Dataset entries
################

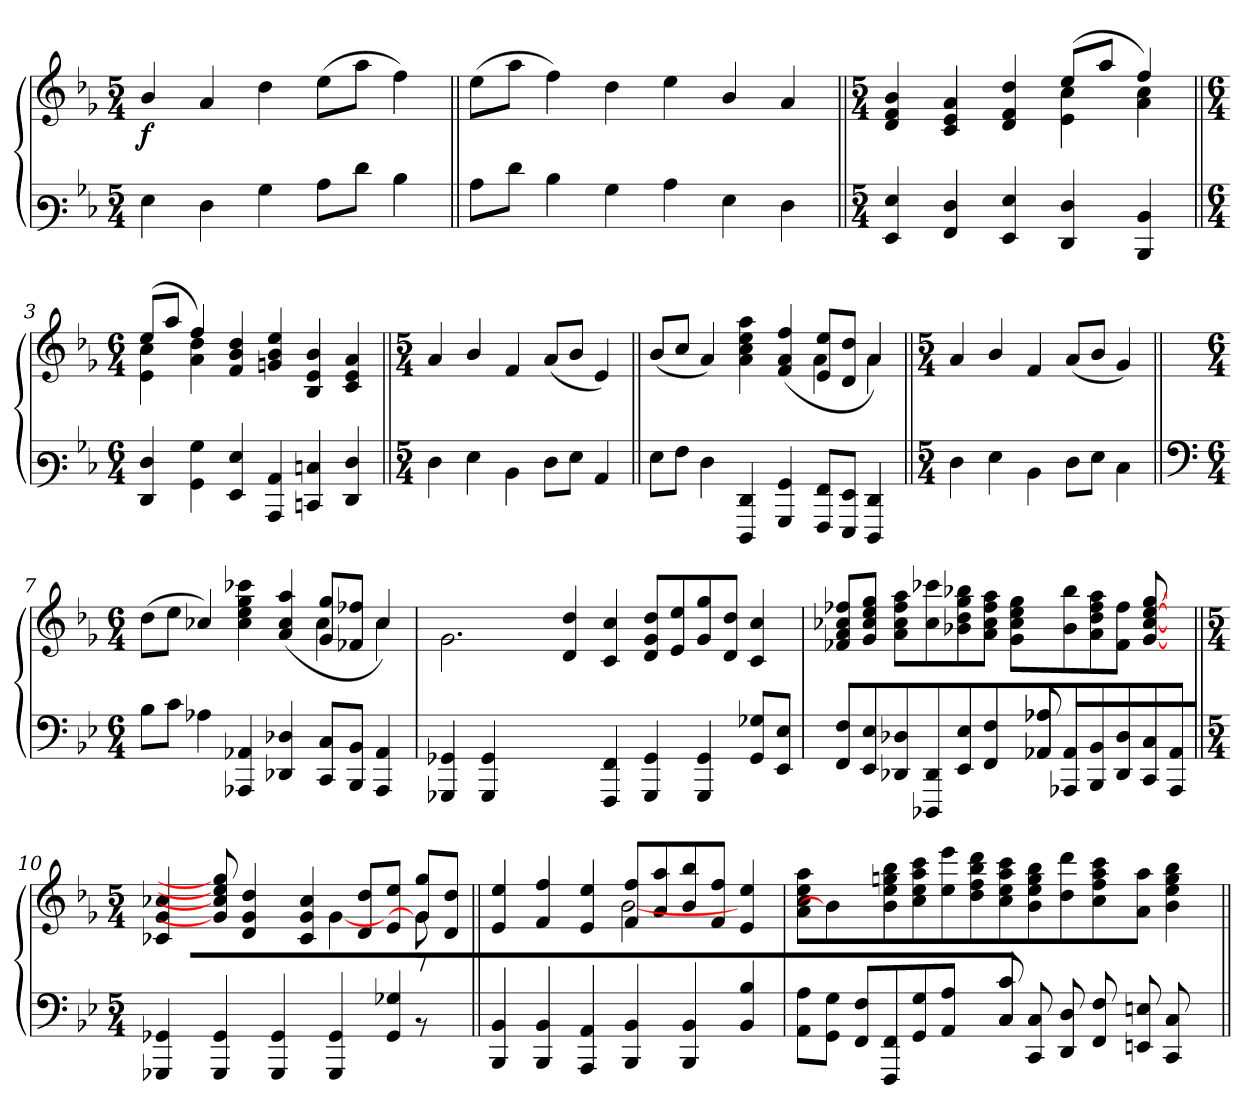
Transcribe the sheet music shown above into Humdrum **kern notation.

**kern	**kern	**dynam
*part1	*part1	*part1
*staff2	*staff1	*staff1/2
*clefF3	*clefG3	*
*k[b-e-]	*k[b-e-]	*
*M5/4	*M5/4	*
=	=	=
!	!	!LO:DY:b
4G\	4g/	f
4F\	4f/	.
4B-\	4b-\	.
8c\L	(>8cc\L	.
8f\J	8ff\J	.
4d\	4dd\)	.
=1||	=1||	=1||
8c\L	(>8cc\L	.
8f\J	8ff\J	.
4d\	4dd\)	.
4B-\	4b-\	.
4c\	4cc\	.
4G\	4g/	.
4F\	4f/	.
=2||	=2||	=2||
*M5/4	*M5/4	*
*	*^	*
4GG/ 4G/	4B-/ 4d/ 4g/	2.ryy	.
4AA/ 4F/	4A/ 4c/ 4f/	.	.
4GG/ 4G/	4B-/ 4d/ 4b-/	.	.
4FF/ 4F/	(>8cc/L	4c\ 4a\	.
.	8ff/J	.	.
4DD/ 4D/	4dd/)	4f\ 4a\	.
!!LO:LB:g=z	!!
=3||	=3||	=3||	=3||
*M6/4	*M6/4	*	*
4FF/ 4F/	(>8cc/L	4c\ 4a\	.
.	8ff/J	.	.
4BB-\ 4B-\	4dd/)	4f\ 4b-\	.
4GG/ 4G/	4d/ 4g/ 4b-/	1ryy	.
4CC/ 4C/	4en/ 4g/ 4cc/	.	.
4EEn/ 4En/	4G/ 4c/ 4g/	.	.
4FF/ 4F/	4A/ 4c/ 4f/	.	.
*	*v	*v	*
=4||	=4||	=4||
*M5/4	*M5/4	*
4F\	4f/	.
4G\	4g/	.
4D\	4d/	.
8F\L	(<8f/L	.
8G\J	8g/J	.
4C/	4c/)	.
=5||	=5||	=5||
*	*^	*
8G\L	(<8g/L	1ryy	.
8A\J	8a/J	.	.
4F\	4f/)	.	.
4FFF/ 4FF/	4f\ 4a\ 4cc\ 4ff\	.	.
4BBB-/ 4BB-/	(>4d/ 4f/ 4dd/	.	.
8AAA/ 8AA/L	8c/ 8cc/L	4f\	.
8GGG/ 8GG/J	8B-/ 8b-/J	.	.
4FFF/ 4FF/	4f/)	4f\	.
*	*v	*v	*
=6||	=6||	=6||
*M5/4	*M5/4	*
4F\	4f/	.
4G\	4g/	.
4D\	4d/	.
8F\L	(<8f/L	.
8G\J	8g/J	.
4E-\	4e-/)	.
!!LO:LB:g=z
=7||	=7||	=7||
*clefF4	*	*
*M6/4	*M6/4	*
*	*^	*
8B-\L	(>8b-\L	1ryy	.
8c\J	8cc\J	.	.
4A-X\	4a-X/)	.	.
4AAA-X/ 4AA-X/	4a-\ 4cc\ 4ee-\ 4aa-X\	.	.
4DD-X/ 4D-X/	(>4f/ 4a-/ 4ff/	.	.
8CC/ 8C/L	8e-/ 8ee-/L	4a-\	.
8BBB-/ 8BB-/J	8d-X/ 8dd-X/J	.	.
4AAA-/ 4AA-/	4a-/)	4a-\	.
*	*v	*v	*
=8	=8	=8
4GGG-X/ 4GG-X/	2.e-\	.
4GGG-/ 4GG-/	.	.
2ryy	.	.
.	4B-/ 4b-/	.
4FFF/ 4FF/	4A/ 4a/	.
4GGG-/ 4GG-/	8B-/ 8e-/ 8b-/L	.
.	8c/ 8cc/	.
4GGG-/ 4GG-/	8e-/ 8ee-/	.
.	8B-/ 8b-/J	.
8GG-/ 8G-X/L	4A/ 4a/	.
8EE-/ 8E-/J	.	.
=9	=9	=9
*^	*	*
2..ryy	8FF/ 8F/L	8d-X/ 8f/ 8a-X/ 8dd-X/L	.
.	8EE-/ 8E-/J	8e-/ 8a-/ 8cc/ 8ee-/J	.
.	8DD-X/ 8D-X/L	8f\ 8a-\ 8dd-\ 8ff\L	.
.	8DDD-X/ 8DD-/	8a-\ 8aa-X\	.
.	8EE-/ 8E-/	8g-X\ 8b-\ 8ee-\ 8gg-X\	.
.	8FF/ 8F/J	8f\ 8a-\ 8dd-\ 8ff\J	.
.	8ryy	8e-\ 8a-\ 8cc\ 8ee-\L	.
8AA-X/ 8A-X/	8AA-X/ 8A-X/J	8ryy	.
2ryy	8AAA-X/ 8AA-/L	8g-\ 8gg-\	.
.	8BBB-/ 8BB-/	8f\ 8b-\ 8dd-\ 8ff\	.
.	8DD-/ 8D-/	8d-\ 8dd-\J	.
.	8CC/ 8C/L	[8e-/ [8a-/ [8cc/ [8ee-/	.
8ryy	8AAA-/ 8AA-/J	8ryy	.
!!LO:LB:g=z
=10||	=10||	=10||	=10||
*M5/4	*	*M5/4	*
*	*	*^	*
4GGG-X/ 4GG-X/	8ryy	4A-X/ 4e-/ 4a-X/	2.ryy	.
*v	*v	*	*	*
4GGG-/ 4GG-/	8e-/] 8a-/] 8cc/] 8ee-/]	.	.
.	4B-/ 4e-/ 4b-/	.	.
4GGG-/ 4GG-/	.	.	.
.	4A-/ 4e-/ 4a-/	.	.
4GGG-/ 4GG-/	.	[<4e-\	.
.	8B-/ 8b-/L	.	.
8GG-/ 8G-X/	8c/ 8cc/J	8ryy	.
*^	*	*	*
8rg	8r	8e-/ 8ee-/L	8e-\]	.
8ryy	8ryy	8B-/ 8b-/J	8ryy	.
*v	*v	*	*	*
=11||	=11||	=11||	=11||
4BBB-/ 4BB-/	4c/ 4cc/	2.ryy	.
4BBB-/ 4BB-/	4d/ 4dd/	.	.
4AAA/ 4AA/	4c/ 4cc/	.	.
4BBB-/ 4BB-/	8d/ 8dd/L	[2g\	.
.	8f/ 8ff/	.	.
4BBB-/ 4BB-/	8g/ 8gg/	.	.
.	8d/ 8dd/J	.	.
4BB-\ 4B-\	4c/ 4cc/	4ryy	.
*	*v	*v	*
=12	=12	=12
*^	*	*
2..ryy	8AA\ 8A\L	8f\ 8a\ 8cc\ 8ff\L	.
.	8GG\ 8G\J	4g\]	.
.	8FF/ 8F/L	.	.
.	8FFF/ 8FF/	8g\ 8cc\ 8een\ 8gg\J	.
.	8GG/ 8G/	8a\ 8cc\ 8ff\ 8aa\L	.
.	8AA/ 8A/J	8cc\ 8ccc\	.
.	8ryy	8b-\ 8dd\ 8gg\ 8bb-\	.
8C/ 8c/L	8C/ 8c/J	8a\ 8cc\ 8ff\ 8aa\J	.
8ryy	8CC/ 8C/L	8g\ 8cc\ 8ee\ 8gg\	.
2ryy	8DD/ 8D/	8b-\ 8bb-\	.
.	8FF/ 8F/	8a\ 8dd\ 8ff\ 8aa\	.
.	8EEn/ 8En/L	8f\ 8ff\J	.
.	8CC/ 8C/J	4g\ 4cc\ 4ee\ 4gg\	.
8ryy	8ryy	.	.
*v	*v	*	*
=||	=||	=||
*-	*-	*-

################

Task directions >>
Return each line of the listing that contains the string "kern".

Worked answer >>
Transcribe the sheet music shown above into Humdrum **kern notation.
**kern	**kern	**dynam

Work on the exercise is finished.